В 1933 году мы увиделись с Ильфом в Москве, когда он уже был известным писателем. Но это не мешало ему по-прежнему участливо интересоваться жизнью ленинградских друзей, подробно расспрашивать о детской кинематографии, где я тогда работала. Я поделилась с ним планом ленинградских кинодеятелей объединить молодежные и детские кинотеатры в один огромный комбинат. Поблескивая глазами из-за стекол пенсне, он с непередаваемо лукавой интонацией заметил:

– Пышно, очень пышно… А детям это нужно? Вы уверены? Интересно отметить, что хотя это объединение было создано, но просуществовало очень недолго и быстро распалось именно из-за своей пышной нецелесообразности. Прощаясь, я спросила Ильфа, доволен ли он своей жизнью, достаточно ли в ней буйства, нежности и путешествий. Он усмехнулся, как всегда немного грустно:

– Вы не забыли мечту моей юности! Буйства, вернее, работы хватает. Нежность меня не обошла. И путешествия были, а сколько их еще впереди! Он не знал, как и никто из нас, что следующее путешествие-в Америку – будет для него последним.

КОНСТАНТИН ПАУСТОВСКИЙ
ЧЕТВЕРТАЯ ПОЛОСА

После возвращения с юга в Москву я долго бродил по разным редакциям в поисках работы. Однажды в редакции «Гудка» я встретил Виктора Шкловского. Он остановил меня и сердито сказал:

– Если хотите писать, то привяжите себя ремнями к письменному столу. Старших надо слушаться.

– У меня нет письменного стола. Я не Ротшильд!

_ _ _ _ _ _ _

# Что нужно сделать:
#1 В каком году, согласно воспоминаниям, состоялась встреча с Ильфом в Москве?
#2 Измените, пожалуйста, фрагмент воспоминаний между "После возвращения с" и "Я не Ротшильд!" включительно, заменив "Виктора Шкловского" на "знакомого писателя".

_ _ _ _ _ _ _

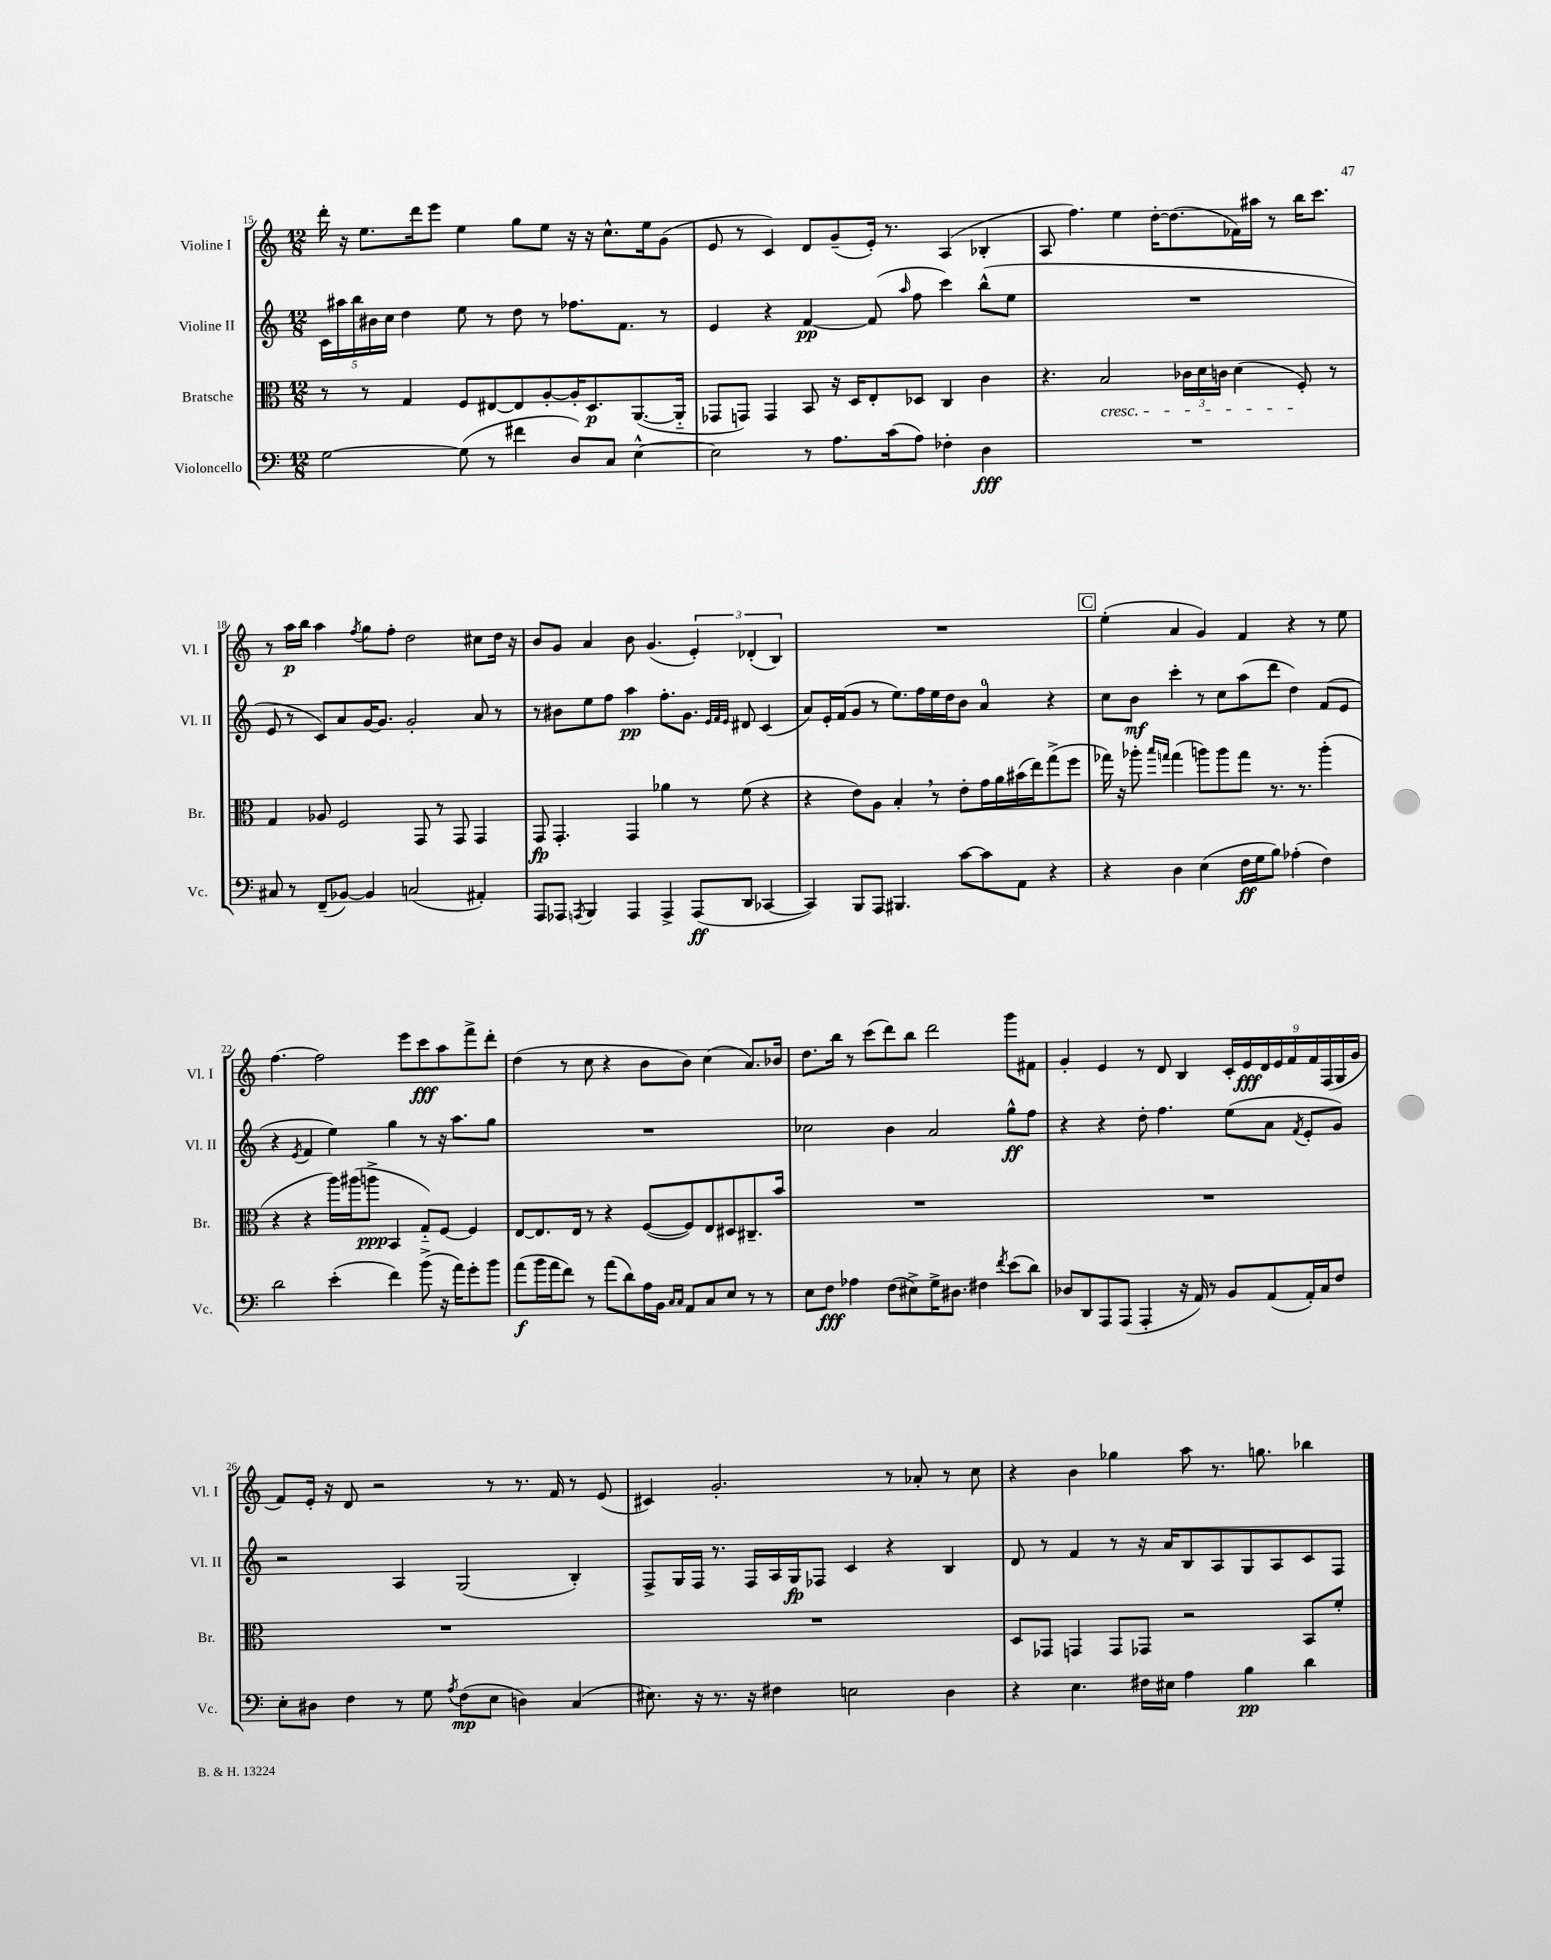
<<
\new StaffGroup <<
\new Staff = "s0" \with { instrumentName = "Violine I" shortInstrumentName = "Vl. I" } {
    \clef treble \key c \major \numericTimeSignature \time 12/8
    \autoBeamOff d'''16-. r16 e''8.[ d'''16 e'''8] e''4 g''8[ e''8] r16 r16 c''8.[-^ e''16 g'8]( |
    e'8 r8 c'4) d'8[ g'8--( e'16]-.) r8. a4( bes4-. |
    a8 f''4.) e''4 d''16[~-. d''8.( fes'16) ais''16] r8 b''16[ c'''8.] |
    r8 a''16[\p b''16] a''4 \acciaccatura { f''8 } g''8[ f''8]-. d''2 cis''8[ d''16] r16 |
    b'8[ g'8] a'4 b'8 g'4.( \tuplet 3/2 { e'4-.) des'4-.( b4) } |
    R1. |
    \mark \markup { \box "C" } e''4-.( a'4 g'4) f'4 r4 r8 e''8 |
    f''4.~ f''2 e'''8[ c'''8\fff a''8 f'''8-> d'''8]-. |
    d''4( r8 c''8 r4 b'8[ b'8]) c''4( a'8.[) bes'16] |
    d''8.[ b''16] r8 c'''8[( d'''8) b''8] d'''2 g'''8[ fis'8] |
    g'4-. e'4 r8 d'8 b4 \tuplet 9/8 { c'16[-. e'16\fff d'16 e'16 f'16 f'16 f16( g16 g'16] } |
    f'8[) e'16]-. r16 d'8 r2 r8 r8. f'16 r8 e'8( |
    cis'4) g'2.-. r8 aes'8-. r8 c''8 |
    r4 b'4 ges''4 a''8 r8. g''8. bes''4 \bar "|." |
}
\new Staff = "s1" \with { instrumentName = "Violine II" shortInstrumentName = "Vl. II" } {
    \clef treble \key c \major \numericTimeSignature \time 12/8
    \autoBeamOff \tuplet 5/4 { c'16[ ais''16 b''16 bis'16 c''16] } d''4 e''8 r8 d''8 r8 fes''8.[ f'8.] r8 |
    e'4 r4 f'4~\pp f'8( \grace { a''16 } f''8 c'''4) b''8[-^( e''8] |
    R1. |
    e'8 r8 c'8[) a'8 g'16~ g'8.] g'2-. a'8 r8 |
    r8 bis'8[ e''8 f''8] a''4\pp f''8.[-. g'8.] \grace { e'32[ f'32 e'32] } dis'8 c'4( |
    a'8[) e'16-. f'16( g'8] r8 e''8.[) f''16 e''16 d''16 b'8] a'4-0 r4 |
    \mark \markup { \box "C" } c''8[ b'8]\mf c'''4-. r8 c''8[ a''8( d'''8] d''4) f'8[( e'8] |
    r4 \acciaccatura { e'8 } f'4 e''4) g''4 r8 r16 a''8.[ g''8] |
    R1. |
    ces''2 b'4 a'2 g''8[-^\ff f''8] |
    r4 r4 d''8-. f''4. e''8[( a'8] \acciaccatura { f'8 } e'8[-. g'8]) |
    r2 a4 g2( b4-.) |
    f8[-> g16 f16] r8. f16[ a16 g16\fp fes8] c'4 r4 b4 |
    d'8 r8 f'4 r8 r16 a'16[ b8 a8 g8 a8 c'8 f8] \bar "|." |
}
\new Staff = "s2" \with { instrumentName = "Bratsche" shortInstrumentName = "Br." } {
    \clef alto \key c \major \numericTimeSignature \time 12/8
    \autoBeamOff r8 r8 g4 f8[ eis8~ eis8 a8~-. a16-. d8.\p a,8.~( a,16]-_ |
    ges,8[ g,8]) g,4 b,8 r16 d16[ e8-. des8] c4 c'4 |
    r4. b2\cresc \tuplet 3/2 { ces'16[ d'16 c'16] } d'4( f8-.\!) r8 |
    g4 aes8 f2 g,8 r8 g,8 g,4 |
    g,8\fp g,4.-. g,4 aes'4 r8 f'8( r4 |
    r4 e'8[) a8] b4-. \breathe r8 e'8[-. g'16 a'16 bis'16( e''16) g''8->( f''8] |
    \mark \markup { \box "C" } ges''16) r16 aes''8-. \grace { b''16[ g''16] } g''4( a''8[) a''8 g''8] r8. r8. a''4-.( |
    r4 r4 a''16[) ais''16( a''8]->\ppp b,4 g8[-_) f8]~ f4 |
    e8[~ e8. e16] r8 r4 f8[~( f8) e8 dis8 cis8.-- b'16] |
    R1. |
    R1. |
    R1. |
    R1. |
    d8[ ges,8] g,4 g,8[ ges,8] r2 b,8[ f'8]-. \bar "|." |
}
\new Staff = "s3" \with { instrumentName = "Violoncello" shortInstrumentName = "Vc." } {
    \clef bass \key c \major \numericTimeSignature \time 12/8
    \autoBeamOff g2~ g8( r8 fis'4 d8[) c8] e4~-^ |
    e2 r8 a8.[ c'16( a8]) fes4-. d4\fff |
    R1. |
    cis8 r8 f,8[--( bes,8]~) bes,4 c2( ais,4-.) |
    a,,8[ aes,,8] \acciaccatura { a,,8 } b,,4 a,,4 a,,4-> a,,8[\ff( d,8] ces,4~ |
    ces,4) b,,8[ a,,8] bis,,4. c'8[~ c'8 a,8] r4 |
    \mark \markup { \box "C" } r4 d4 e4( f16[\ff g16 b8]) aes4-.( f4) |
    d'2 e'4-.( f'4) b'8->( r16 a'16[) g'8-. b'8] |
    a'8[\f( b'16 a'16 f'8]) r8 a'8[( d'8) a16 b,16] \grace { c16[ c16] } a,8[ c8 e8] r8 r8 |
    e8[ f8]\fff aes4 f8[( eis8->) g16-> dis8.] fis4 \acciaccatura { f'8 } e'8[( d'8]) |
    des8[ d,8 a,,8 a,,8]( a,,4-. r16 a,16) r8 b,8[ a,8( a,16-.) c16 f8] |
    e8[-. dis8] f4 r8 g8 \acciaccatura { a8 } f8[\mp( e8] d4) c4( |
    eis8.) r16 r8. r16 fis4 e2 d4 |
    r4 e4. fis16[ eis16] a4 b4\pp d'4 \bar "|." |
}
>>
>>
\layout { \context { \Score currentBarNumber = #15 } }
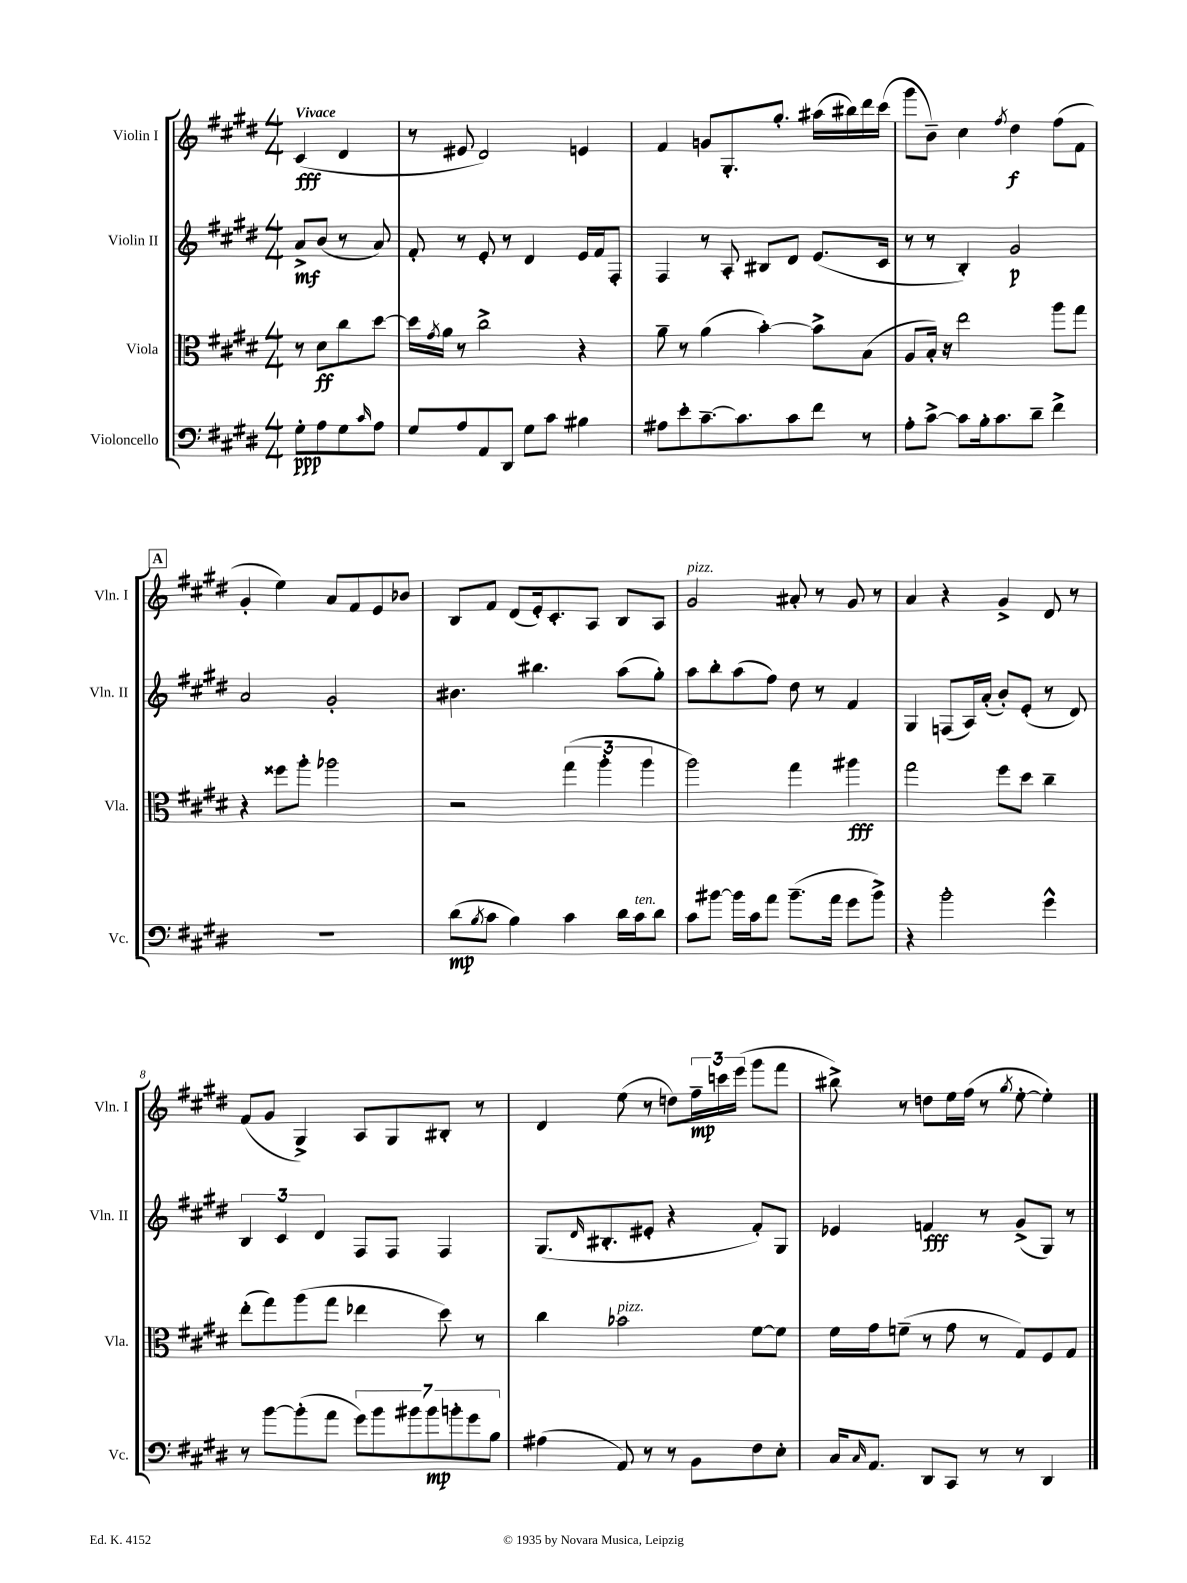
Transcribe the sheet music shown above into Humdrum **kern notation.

**kern	**kern	**kern	**kern
*staff4	*staff3	*staff2	*staff1
*clefF4	*clefC3	*clefG2	*clefG2
*k[f#c#g#d#]	*k[f#c#g#d#]	*k[f#c#g#d#]	*k[f#c#g#d#]
*M4/4	*M4/4	*M4/4	*M4/4
8G#'\L	8r	8a^/L	(4c#/
8A\	8d#\L	(8b/J	.
8G#\	8cc#\	8r	4d#/
16qqc#/	.	.	.
8A\J	[8dd#\J	8a/)	.
=	=	=	=
8G#/L	16dd#\]LL	8f#'/	8r
.	8qg#/	.	.
.	16a\JJ	.	.
8A/	8r	8r	8e#/
8AA/	2cc#^\	8e'/	2d#/)
8DD#/J	.	8r	.
8G#\L	.	4d#/	.
8c#\J	.	.	.
4B#\	4r	16e/LL	4e/
.	.	16f#/J	.
.	.	8F#'/J	.
=	=	=	=
8A#\L	8a~\	4F#/	4f#/
8e'\	8r	.	.
[8.c#~\	(4a\	8r	8g/L
.	.	8A'/	8.G#'/
8.c#\]	.	.	.
.	[4b'\)	8B#/L	.
.	.	.	8.gg#'/J
8c#\	.	8d#/J	.
8f#\J	8b^\]L	(8.e/L	(16aa#\LL
.	.	.	16bb#\)
8r	(8B\J	.	16ddd#\
.	.	16c#/Jk	(16ccc#\JJ
=	=	=	=
8A'\L	8A/L	8r	8ggg#\L
[8c#^\J	16B'/Jk)	8r	8b~\J)
.	16r	.	.
8c#\]L	2ee\	4B'/)	4cc#\
16B'\k	.	.	.
8.c#\	.	.	.
.	.	.	8qff#/
.	.	2g#/	4dd#\
8d#~\J	.	.	.
4f#^\	8aa\L	.	(8ff#\L
.	8gg#\J	.	8f#\J
=	=	=	=
1r	4r	2a/	4g#'/
.	8ff##\L	.	4ee\)
.	8aa'\J	.	.
.	2aa-\	2g#'/	8a/L
.	.	.	8f#/
.	.	.	8e/
.	.	.	8b-/J
=	=	=	=
(8d#\L	2r	4.b#\	8B/L
8qB/	.	.	.
8c#\J	.	.	8f#/J
4B\)	.	.	(8d#/L
.	.	4.bb#\	16e'/k)
.	.	.	8.c#'/
4c#\	(6gg#\	.	.
.	.	.	8A/J
.	6aa'\	.	.
16d#\LL	.	(8aa\L	8B/L
16c#\J	.	.	.
.	6aa\	.	.
8d#\J	.	8gg#'\J)	8A/J
=	=	=	=
8c#\L	2aa\)	8aa\L	2g#/
[8b#\J	.	8bb'\	.
16b#\]LL	.	(8aa\	.
16c#\J	.	.	.
8a\J	.	8ff#\J)	.
(8.b#~\L	4gg#\	8dd#\	8a#'/
.	.	8r	8r
16a\Jk	.	.	.
8g#\L	4aa#\	4f#/	8g#/
8b#^\J)	.	.	8r
=	=	=	=
4r	2gg#\	4G#/	4a/
2b'\	.	(8F/L	4r
.	.	16A/L)	.
.	.	(16a'/JJ	.
.	8ff#\L	8b'/L)	4g#^/
.	8dd#\J	(8e'/J	.
4g#^^\	4cc#~\	8r	8d#/
.	.	8d#/)	8r
=	=	=	=
8r	(8ee'\L	6B/	(8f#/L
[8b\L	8gg#\)	.	8g#/J
.	.	6c#/	.
(8b'\]	(8aa\	.	4G#^/)
.	.	6d#/	.
8a\J	8gg#\J	.	.
14g#\L)	4ee-\	8F#/L	8A/L
14b\	.	.	.
.	.	8F#/J	8G#/
14b#\	.	.	.
14b#\	.	.	.
.	8dd#\)	4F#/	8B#'/J
14b'\	.	.	.
14g#\	.	.	.
.	8r	.	8r
14B\J	.	.	.
=	=	=	=
(4A#\	4cc#\	(8.G#/L	4d#/
.	.	16qqd#/	.
.	.	8.B#'/	.
8AA/)	2b-\	.	(8ee\
8r	.	8e#'/J	8r
8r	.	4r	8dd\L)
8BB\L	.	.	24ff#~\L
.	.	.	24ccc\
.	.	.	(24eee\JJ
8F#\	[8f#\L	8f#'/L)	8ggg#\L
8E'\J	8f#\]J	8G#/J	8fff#\J
=	=	=	=
16C#/LK	16f#\LL	4e-/	8bb#^\)
16qqC#/	.	.	.
8.AA/J	16g#\J	.	.
.	(8f~\J	.	8r
8DD#/L	8r	4f/	8dd\L
8CC#/J	8g#\	.	16ee\L
.	.	.	(16ff#\JJ
8r	8r	8r	8r
.	.	.	8qgg#/
8r	8G#/L)	(8g#^/L	[8ee'\
4DD#/	8F#/	8G#/J)	4ee'\])
.	8G#/J	8r	.
==	==	==	==
*-	*-	*-	*-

_ _ _ _ _ _ _

# Ответы:
#1 В 1933 году.

#2
После возвращения с юга в Москву я долго бродил по разным редакциям в поисках работы. Однажды в редакции «Гудка» я встретил знакомого писателя. Он остановил меня и сердито сказал:

– Если хотите писать, то привяжите себя ремнями к письменному столу. Старших надо слушаться.

– У меня нет письменного стола. Я не Ротшильд!